What to work on:
The lines to return are the one containing "- Файл создан" and all that follow it in the entries below, duplicated exactly and nothing else.

Items listed in a dataset
↓
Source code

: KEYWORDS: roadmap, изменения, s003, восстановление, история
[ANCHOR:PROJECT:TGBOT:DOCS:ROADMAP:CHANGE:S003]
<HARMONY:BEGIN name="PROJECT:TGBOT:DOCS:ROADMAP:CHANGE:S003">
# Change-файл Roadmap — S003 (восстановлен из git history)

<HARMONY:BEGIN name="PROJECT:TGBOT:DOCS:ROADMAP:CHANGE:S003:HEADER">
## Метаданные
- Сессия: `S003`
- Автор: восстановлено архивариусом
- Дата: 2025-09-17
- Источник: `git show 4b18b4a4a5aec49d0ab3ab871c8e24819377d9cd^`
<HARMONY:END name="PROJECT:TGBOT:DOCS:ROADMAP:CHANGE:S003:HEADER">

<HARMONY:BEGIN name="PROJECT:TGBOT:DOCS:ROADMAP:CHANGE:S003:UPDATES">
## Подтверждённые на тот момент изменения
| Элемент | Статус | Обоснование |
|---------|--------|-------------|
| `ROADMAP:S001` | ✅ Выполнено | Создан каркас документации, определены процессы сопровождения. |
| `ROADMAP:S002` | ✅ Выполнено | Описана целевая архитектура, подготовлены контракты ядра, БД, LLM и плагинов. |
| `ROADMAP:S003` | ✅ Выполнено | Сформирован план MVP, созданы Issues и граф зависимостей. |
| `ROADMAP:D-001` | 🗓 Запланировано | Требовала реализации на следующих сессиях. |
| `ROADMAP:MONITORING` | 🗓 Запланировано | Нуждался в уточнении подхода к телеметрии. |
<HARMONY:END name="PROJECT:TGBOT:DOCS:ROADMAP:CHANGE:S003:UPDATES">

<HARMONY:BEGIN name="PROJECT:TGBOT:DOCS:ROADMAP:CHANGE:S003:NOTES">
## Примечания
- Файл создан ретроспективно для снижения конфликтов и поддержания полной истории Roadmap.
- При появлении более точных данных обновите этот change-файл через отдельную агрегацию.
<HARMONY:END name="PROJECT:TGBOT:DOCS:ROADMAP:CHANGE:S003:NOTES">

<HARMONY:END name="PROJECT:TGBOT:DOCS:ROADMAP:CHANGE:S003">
↑
Solution to the problem:
- Файл создан ретроспективно для снижения конфликтов и поддержания полной истории Roadmap.
- При появлении более точных данных обновите этот change-файл через отдельную агрегацию.
<HARMONY:END name="PROJECT:TGBOT:DOCS:ROADMAP:CHANGE:S003:NOTES">

<HARMONY:END name="PROJECT:TGBOT:DOCS:ROADMAP:CHANGE:S003">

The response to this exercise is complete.